Upcoming Events and Meetings — Here is a list of upcoming events and meetings:
December 12 — The English Department’s Holiday Party will be held on Wednesday, December 12, from 11:30 to 1:30 in the Faculty/Staff Lounge. Please sign up on the potluck list located on the desk outside of Monica’s office.
December 15 — The Commencement for the College of Liberal Arts and Sciences will take place in the Barnhardt Student Activity Center (SAC) on Saturday, December 15, at 3:00 pm.
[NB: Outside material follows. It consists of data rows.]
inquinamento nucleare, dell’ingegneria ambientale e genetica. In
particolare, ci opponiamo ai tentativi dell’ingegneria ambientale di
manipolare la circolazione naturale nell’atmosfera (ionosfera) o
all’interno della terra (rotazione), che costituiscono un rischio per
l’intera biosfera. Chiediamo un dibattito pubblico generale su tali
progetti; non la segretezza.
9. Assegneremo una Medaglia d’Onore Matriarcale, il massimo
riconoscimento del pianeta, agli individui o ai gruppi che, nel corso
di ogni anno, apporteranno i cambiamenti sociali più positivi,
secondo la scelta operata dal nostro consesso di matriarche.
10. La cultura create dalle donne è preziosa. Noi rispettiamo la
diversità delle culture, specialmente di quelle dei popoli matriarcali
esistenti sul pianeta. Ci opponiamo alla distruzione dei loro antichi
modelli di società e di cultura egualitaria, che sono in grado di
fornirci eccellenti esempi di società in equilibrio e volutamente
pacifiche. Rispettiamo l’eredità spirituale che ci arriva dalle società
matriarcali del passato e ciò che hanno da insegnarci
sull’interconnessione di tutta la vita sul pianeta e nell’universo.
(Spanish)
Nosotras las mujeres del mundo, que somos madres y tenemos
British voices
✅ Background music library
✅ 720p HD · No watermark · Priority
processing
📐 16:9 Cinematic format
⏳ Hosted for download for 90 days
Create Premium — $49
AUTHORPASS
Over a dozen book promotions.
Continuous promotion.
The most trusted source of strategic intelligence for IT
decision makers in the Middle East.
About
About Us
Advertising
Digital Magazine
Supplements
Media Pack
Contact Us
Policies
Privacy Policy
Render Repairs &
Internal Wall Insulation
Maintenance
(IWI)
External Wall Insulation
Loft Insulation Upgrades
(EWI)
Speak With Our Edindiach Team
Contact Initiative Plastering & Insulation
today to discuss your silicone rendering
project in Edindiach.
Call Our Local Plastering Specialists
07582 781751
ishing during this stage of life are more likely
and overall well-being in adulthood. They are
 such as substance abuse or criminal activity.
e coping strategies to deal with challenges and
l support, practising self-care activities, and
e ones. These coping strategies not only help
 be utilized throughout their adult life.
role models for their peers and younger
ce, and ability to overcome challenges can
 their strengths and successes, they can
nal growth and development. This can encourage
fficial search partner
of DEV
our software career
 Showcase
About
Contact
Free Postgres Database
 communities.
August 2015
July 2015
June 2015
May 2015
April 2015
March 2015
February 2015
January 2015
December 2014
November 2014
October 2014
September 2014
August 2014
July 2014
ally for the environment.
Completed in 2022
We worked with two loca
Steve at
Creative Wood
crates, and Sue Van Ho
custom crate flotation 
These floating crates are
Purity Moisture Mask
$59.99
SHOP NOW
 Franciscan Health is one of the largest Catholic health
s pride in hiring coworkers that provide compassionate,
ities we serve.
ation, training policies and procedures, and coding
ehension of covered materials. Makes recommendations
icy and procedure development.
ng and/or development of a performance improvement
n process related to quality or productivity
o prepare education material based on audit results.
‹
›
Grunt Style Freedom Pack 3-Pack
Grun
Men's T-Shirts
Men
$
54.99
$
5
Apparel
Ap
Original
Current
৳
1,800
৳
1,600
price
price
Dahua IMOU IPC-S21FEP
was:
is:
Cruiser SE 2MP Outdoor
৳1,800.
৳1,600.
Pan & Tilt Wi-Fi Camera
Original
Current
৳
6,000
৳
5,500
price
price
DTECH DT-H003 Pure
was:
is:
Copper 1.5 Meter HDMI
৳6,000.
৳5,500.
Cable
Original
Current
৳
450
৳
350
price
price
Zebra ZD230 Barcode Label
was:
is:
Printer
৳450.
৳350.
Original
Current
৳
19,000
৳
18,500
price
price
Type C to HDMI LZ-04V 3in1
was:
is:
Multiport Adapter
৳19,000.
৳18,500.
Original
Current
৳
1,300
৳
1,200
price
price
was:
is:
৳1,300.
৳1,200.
January 29 — The Personally Speaking presentation featuring Janaka Bowman Lewis will take place on Tuesday, January 29, 2019, at UNC Charlotte Center City. Janaka’s presentation on her book Freedom Narratives of African American Women will begin at 6:30 p.m. A book signing and reception will follow her presentation. For more information and to RSVP, please click on the following link: https://exchange.uncc.edu/how-early-womens-writings-led-to-civil-rights-discourse/
Quirky Quiz Question — The effort to establish an international organization to help the nations of the world work out their differences without resorting to war led to the formation of the United Nations after World War Two. However, before the establishment of the United Nations, an effort was made to establish a similar international organization following World War One. What was the name of the organization that was a predecessor to the United Nations?
Last week’s answer: Christchurch
Oxford University is home to a number of semi-independent colleges. What is the name of the college where Lewis Carroll taught?